Test facial sensation using a cotton wisp and a sharp object. Also test for tactile extinction using double simultaneous stimulation.
The corneal reflex, which involves both CN V and CN VII, is tested by touching each cornea gently with a cotton wisp and observing any asymmetries in the blink response.
Feel the masseter muscles during jaw clench. Test for a jaw jerk reflex by gently tapping on the jaw with the mouth slightly open.
Facial sensation can be impaired by lesions of the trigeminal nerve (CN V), the trigeminal sensory nuclei in the brainstem, or ascending sensory pathways to the thalamus and somatosensory cortex in the postcentral gyrus (see Neuroanatomy through Clinical Cases, Chapters 7 and 12). The corneal blink reflex is mediated by polysynaptic connections in the brainstem between the trigeminal (CN V) and facial (CN VII) nerves and can be impaired by lesions anywhere in this circuit.
Extinction in the presence of intact primary sensation is usually caused by right parietal lesions.

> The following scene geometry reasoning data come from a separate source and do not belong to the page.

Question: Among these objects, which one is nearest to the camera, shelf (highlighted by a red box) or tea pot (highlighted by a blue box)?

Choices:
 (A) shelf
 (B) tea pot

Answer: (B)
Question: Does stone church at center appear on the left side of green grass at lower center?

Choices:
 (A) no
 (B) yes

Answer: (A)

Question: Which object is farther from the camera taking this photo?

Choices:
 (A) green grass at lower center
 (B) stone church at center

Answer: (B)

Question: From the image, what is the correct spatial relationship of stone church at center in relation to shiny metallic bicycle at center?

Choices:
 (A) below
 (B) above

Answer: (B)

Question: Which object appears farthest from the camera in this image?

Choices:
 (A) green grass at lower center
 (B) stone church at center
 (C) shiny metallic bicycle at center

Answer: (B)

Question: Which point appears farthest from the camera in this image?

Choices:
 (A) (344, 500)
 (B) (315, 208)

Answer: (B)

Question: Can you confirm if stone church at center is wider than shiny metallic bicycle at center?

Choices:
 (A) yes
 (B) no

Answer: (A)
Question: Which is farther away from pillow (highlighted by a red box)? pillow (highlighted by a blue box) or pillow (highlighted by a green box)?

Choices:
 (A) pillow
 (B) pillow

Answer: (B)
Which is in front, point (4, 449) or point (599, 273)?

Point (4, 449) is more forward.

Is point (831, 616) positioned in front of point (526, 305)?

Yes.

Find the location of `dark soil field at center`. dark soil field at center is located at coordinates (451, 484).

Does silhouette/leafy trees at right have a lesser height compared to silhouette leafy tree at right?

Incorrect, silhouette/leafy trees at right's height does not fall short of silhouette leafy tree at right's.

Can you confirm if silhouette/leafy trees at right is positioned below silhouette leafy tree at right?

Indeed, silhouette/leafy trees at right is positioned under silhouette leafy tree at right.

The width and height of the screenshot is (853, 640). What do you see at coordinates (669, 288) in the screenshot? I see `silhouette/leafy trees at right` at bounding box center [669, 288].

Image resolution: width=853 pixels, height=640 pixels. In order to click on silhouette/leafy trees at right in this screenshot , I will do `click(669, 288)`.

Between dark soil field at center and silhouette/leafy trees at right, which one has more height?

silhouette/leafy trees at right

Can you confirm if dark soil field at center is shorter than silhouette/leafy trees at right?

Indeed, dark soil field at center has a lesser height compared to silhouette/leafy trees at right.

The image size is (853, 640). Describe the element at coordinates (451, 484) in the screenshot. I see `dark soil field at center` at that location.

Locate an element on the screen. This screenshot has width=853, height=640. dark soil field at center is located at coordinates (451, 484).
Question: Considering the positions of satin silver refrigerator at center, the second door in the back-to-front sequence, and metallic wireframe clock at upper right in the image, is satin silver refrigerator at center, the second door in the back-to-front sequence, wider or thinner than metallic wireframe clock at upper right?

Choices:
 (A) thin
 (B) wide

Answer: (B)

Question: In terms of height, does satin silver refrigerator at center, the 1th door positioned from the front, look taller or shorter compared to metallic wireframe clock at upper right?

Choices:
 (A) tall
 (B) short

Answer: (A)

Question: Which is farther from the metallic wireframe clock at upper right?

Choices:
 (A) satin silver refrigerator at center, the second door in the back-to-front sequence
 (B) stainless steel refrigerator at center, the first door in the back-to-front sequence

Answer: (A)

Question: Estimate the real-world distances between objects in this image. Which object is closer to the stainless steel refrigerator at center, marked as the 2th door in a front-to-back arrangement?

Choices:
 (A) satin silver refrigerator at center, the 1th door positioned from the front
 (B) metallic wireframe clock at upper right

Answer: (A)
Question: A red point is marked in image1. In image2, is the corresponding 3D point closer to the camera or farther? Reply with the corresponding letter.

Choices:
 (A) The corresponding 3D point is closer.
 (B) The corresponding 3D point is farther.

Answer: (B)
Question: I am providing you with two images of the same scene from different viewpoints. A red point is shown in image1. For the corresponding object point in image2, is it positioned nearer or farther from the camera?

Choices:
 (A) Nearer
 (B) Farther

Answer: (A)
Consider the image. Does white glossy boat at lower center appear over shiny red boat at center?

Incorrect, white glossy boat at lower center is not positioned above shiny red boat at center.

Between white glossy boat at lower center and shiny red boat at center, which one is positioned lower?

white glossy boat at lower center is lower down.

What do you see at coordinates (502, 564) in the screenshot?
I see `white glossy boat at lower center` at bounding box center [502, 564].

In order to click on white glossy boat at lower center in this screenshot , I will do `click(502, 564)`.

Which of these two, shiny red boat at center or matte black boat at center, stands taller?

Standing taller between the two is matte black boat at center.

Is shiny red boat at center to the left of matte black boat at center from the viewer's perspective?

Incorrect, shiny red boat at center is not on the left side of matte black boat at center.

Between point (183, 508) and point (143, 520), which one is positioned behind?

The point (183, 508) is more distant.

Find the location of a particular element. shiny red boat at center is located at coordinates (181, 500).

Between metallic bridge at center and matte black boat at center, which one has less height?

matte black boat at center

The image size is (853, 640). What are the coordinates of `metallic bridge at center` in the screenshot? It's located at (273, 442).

Weakness of the muscles of mastication can be due to lesions in the upper motor neuron (UMN) pathways synapsing onto the trigeminal (CN V) motor nucleus, in the lower motor neurons (LMNs) of the trigeminal motor nucleus in the pons or as they exit the brainstem to reach the muscles of mastication, in the neuromuscular junction, or in the muscles themselves.
Presence of a jaw jerk reflex is abnormal, especially if it is prominent. It is a sign of hyperreflexia associated with lesions of UMN pathways projecting to the trigeminal motor nucleus. Both the afferent and the efferent limbs of the jaw jerk reflex are mediated by CN V.